Provided records: Begin
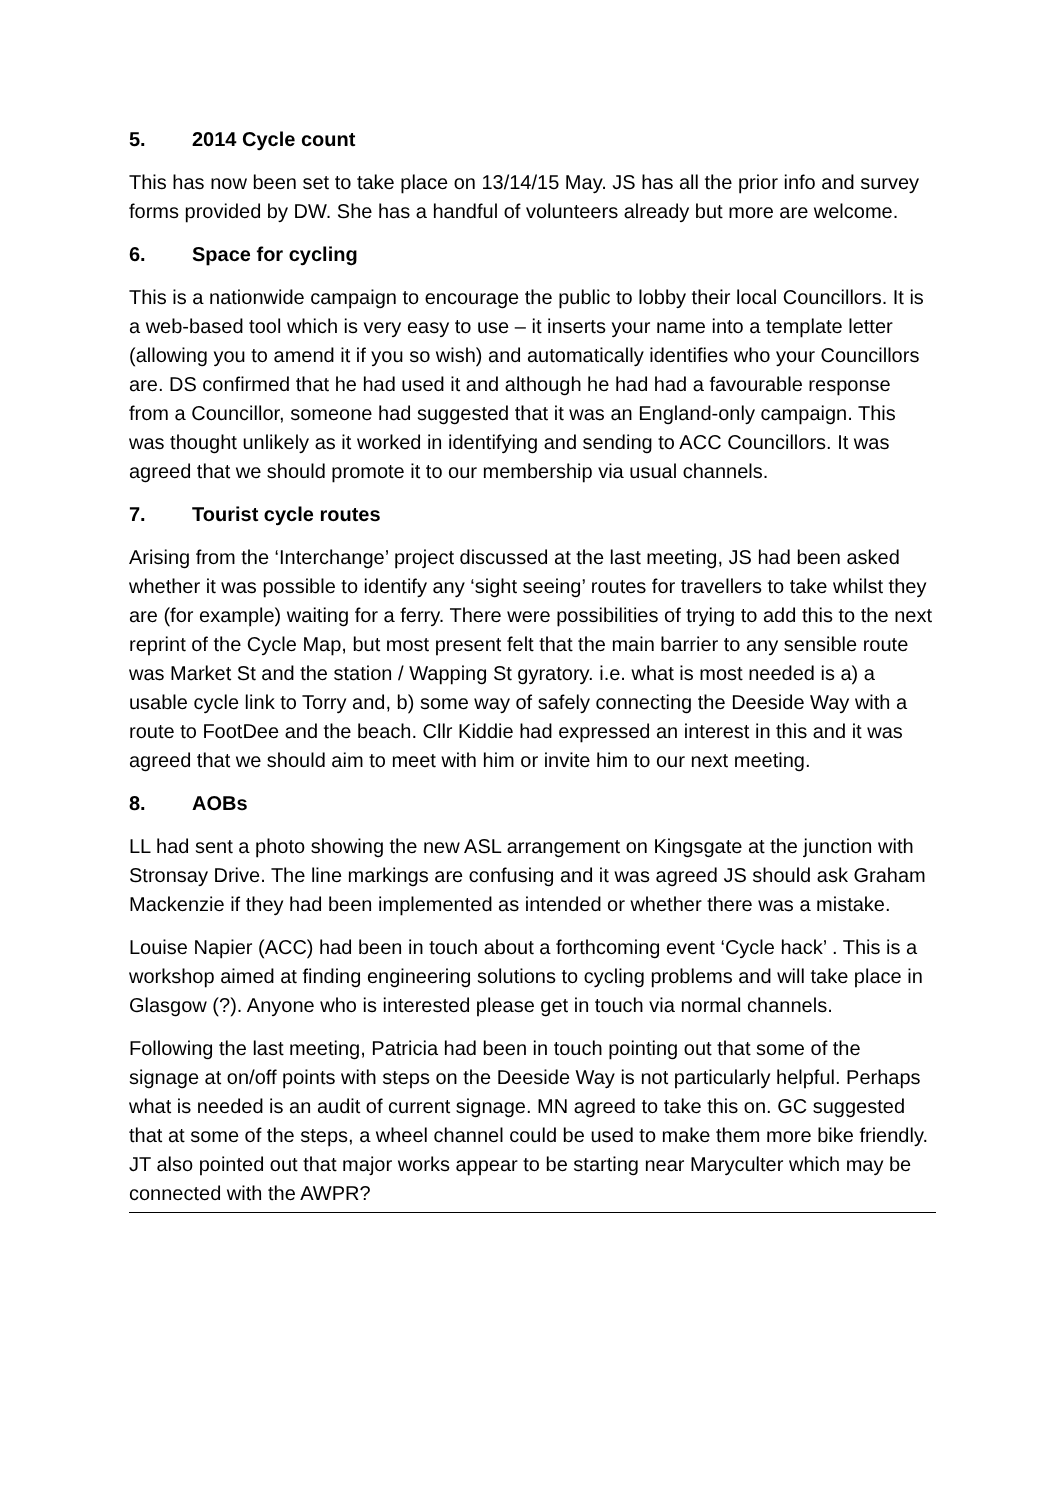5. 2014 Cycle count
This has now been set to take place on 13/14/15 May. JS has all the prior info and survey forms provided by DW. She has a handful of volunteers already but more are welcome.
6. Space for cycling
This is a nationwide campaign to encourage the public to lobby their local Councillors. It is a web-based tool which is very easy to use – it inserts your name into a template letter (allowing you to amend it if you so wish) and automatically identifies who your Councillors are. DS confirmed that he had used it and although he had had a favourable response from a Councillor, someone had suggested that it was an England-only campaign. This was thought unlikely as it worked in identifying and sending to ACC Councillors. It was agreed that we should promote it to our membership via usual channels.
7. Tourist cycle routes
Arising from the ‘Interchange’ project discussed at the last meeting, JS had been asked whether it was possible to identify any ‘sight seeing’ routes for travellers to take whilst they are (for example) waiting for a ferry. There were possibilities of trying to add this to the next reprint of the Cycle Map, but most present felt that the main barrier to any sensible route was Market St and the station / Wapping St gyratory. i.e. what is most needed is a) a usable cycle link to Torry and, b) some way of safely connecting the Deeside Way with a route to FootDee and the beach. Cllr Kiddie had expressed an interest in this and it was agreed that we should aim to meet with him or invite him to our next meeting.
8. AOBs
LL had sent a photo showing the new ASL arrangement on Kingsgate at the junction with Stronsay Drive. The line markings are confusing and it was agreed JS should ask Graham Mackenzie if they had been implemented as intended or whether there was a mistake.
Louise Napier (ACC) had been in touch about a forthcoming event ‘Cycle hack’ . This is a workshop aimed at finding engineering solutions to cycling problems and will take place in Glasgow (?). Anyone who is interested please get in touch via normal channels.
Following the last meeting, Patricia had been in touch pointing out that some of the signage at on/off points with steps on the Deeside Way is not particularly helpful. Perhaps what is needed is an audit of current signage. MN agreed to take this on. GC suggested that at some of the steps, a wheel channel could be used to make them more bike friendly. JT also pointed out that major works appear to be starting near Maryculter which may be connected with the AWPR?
Provided records: End
Provided records: Begin
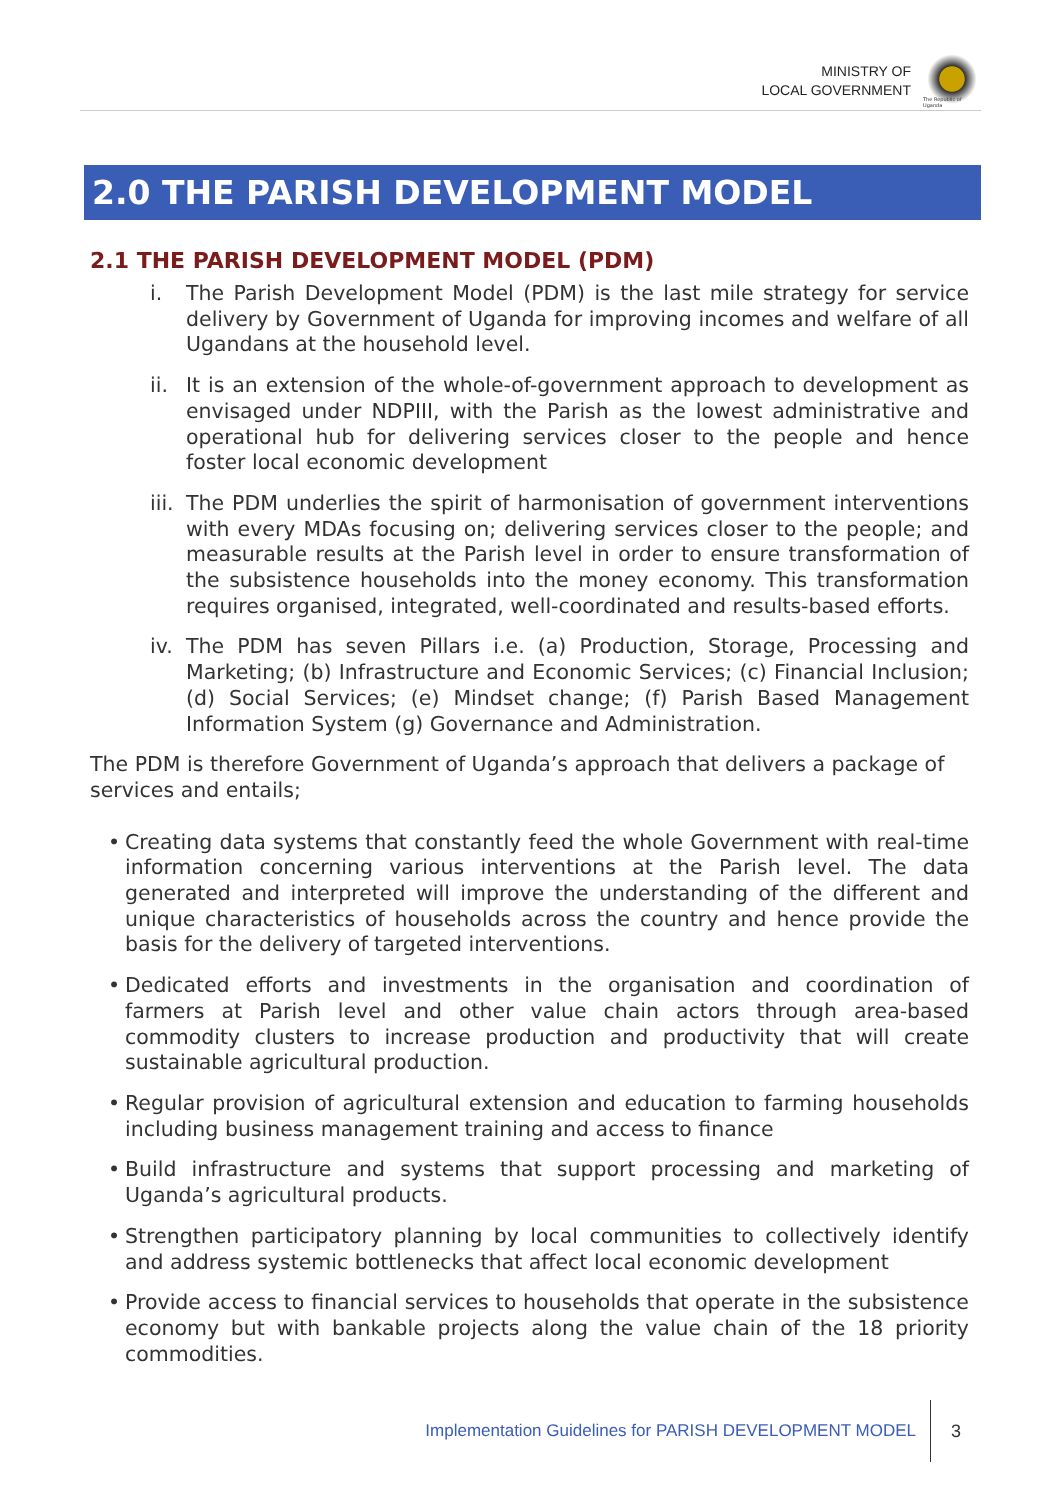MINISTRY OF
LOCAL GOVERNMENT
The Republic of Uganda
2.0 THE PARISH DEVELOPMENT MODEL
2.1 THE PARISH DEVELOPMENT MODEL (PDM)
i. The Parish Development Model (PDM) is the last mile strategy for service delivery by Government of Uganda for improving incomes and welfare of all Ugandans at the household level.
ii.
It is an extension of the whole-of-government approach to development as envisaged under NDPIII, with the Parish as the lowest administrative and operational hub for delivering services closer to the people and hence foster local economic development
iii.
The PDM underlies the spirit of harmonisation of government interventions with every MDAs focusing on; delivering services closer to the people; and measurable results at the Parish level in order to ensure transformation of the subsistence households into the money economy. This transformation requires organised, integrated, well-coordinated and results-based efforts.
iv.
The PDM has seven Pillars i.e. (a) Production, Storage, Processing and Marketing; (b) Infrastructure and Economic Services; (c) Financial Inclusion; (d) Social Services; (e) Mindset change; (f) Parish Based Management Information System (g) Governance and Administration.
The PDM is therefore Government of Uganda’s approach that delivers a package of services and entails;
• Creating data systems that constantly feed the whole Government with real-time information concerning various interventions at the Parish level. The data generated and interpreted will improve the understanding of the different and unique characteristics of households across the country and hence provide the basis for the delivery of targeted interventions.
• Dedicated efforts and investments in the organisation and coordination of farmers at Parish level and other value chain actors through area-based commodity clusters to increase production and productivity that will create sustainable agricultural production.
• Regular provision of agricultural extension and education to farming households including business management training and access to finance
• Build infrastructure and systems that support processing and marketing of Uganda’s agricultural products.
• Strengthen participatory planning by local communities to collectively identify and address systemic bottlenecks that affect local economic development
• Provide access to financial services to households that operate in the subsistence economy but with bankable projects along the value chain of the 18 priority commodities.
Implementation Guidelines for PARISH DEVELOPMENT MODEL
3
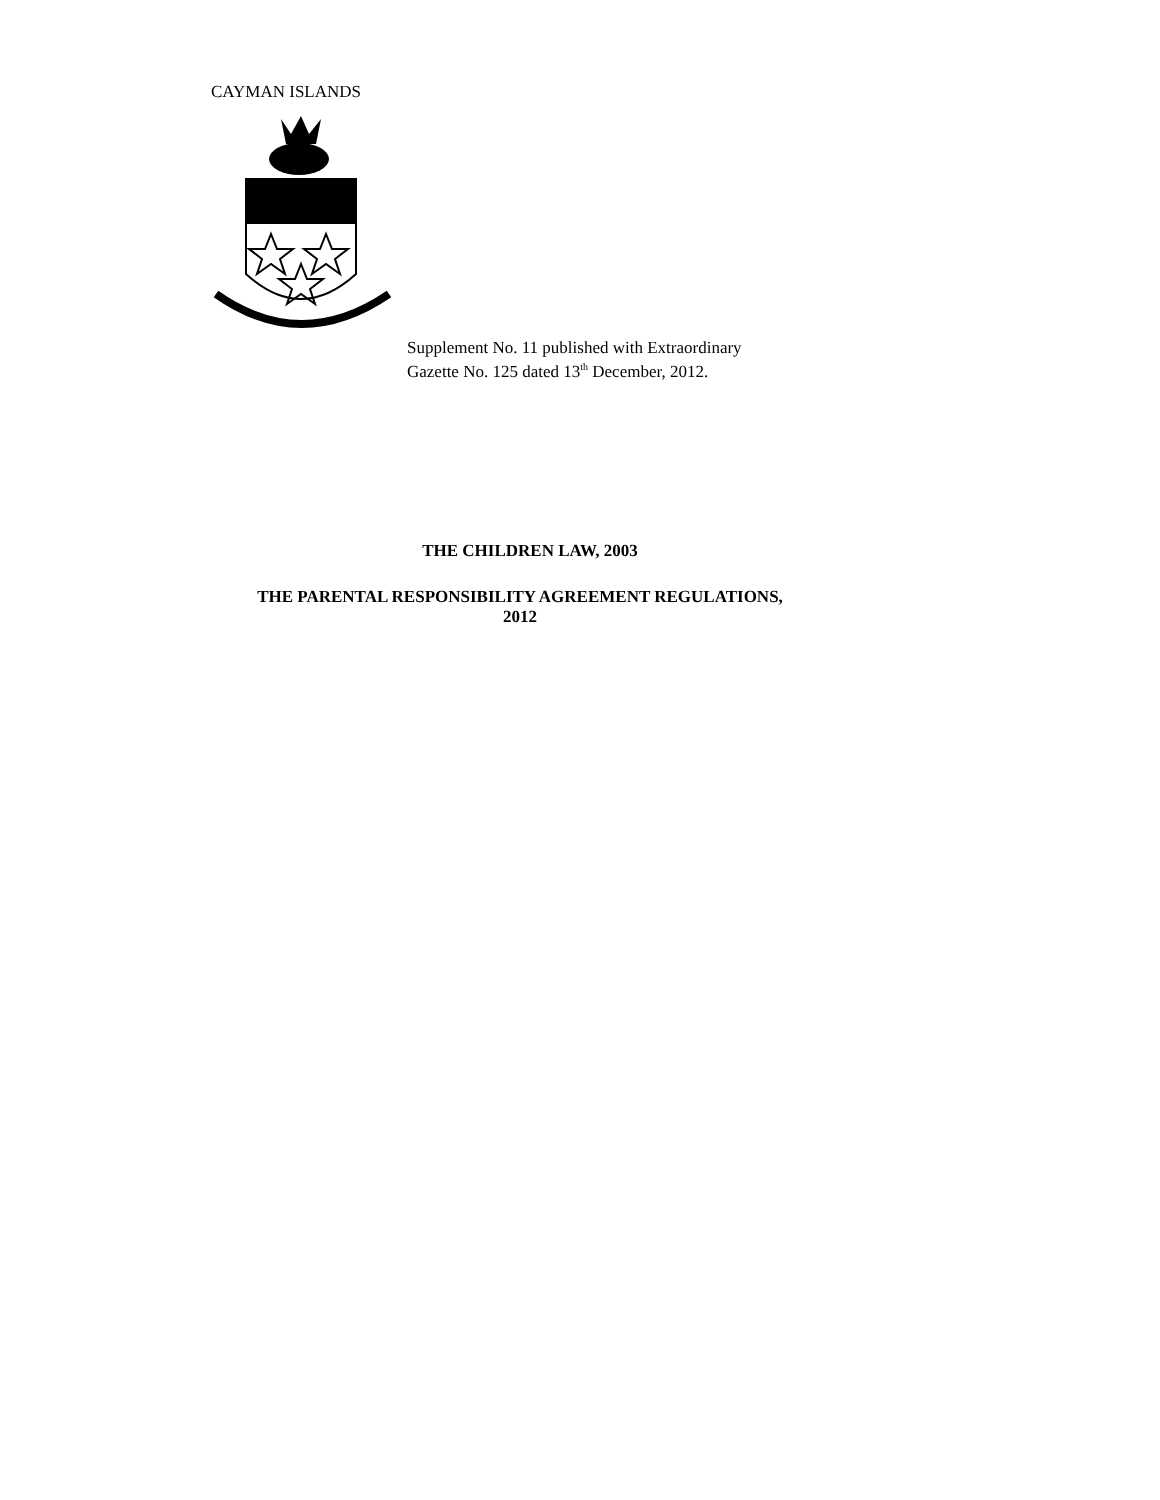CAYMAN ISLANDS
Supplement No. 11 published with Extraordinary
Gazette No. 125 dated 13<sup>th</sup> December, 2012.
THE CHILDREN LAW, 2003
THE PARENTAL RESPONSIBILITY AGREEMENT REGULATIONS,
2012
Provided records: End
Task to complete:
When copying from the data above, print only the lines from the line containing "5. 2014 Cycle count" to the line containing "6. Space for cycling", exactly, and leave the pictures out.

Exercise answer:
5. 2014 Cycle count
This has now been set to take place on 13/14/15 May. JS has all the prior info and survey forms provided by DW. She has a handful of volunteers already but more are welcome.
6. Space for cycling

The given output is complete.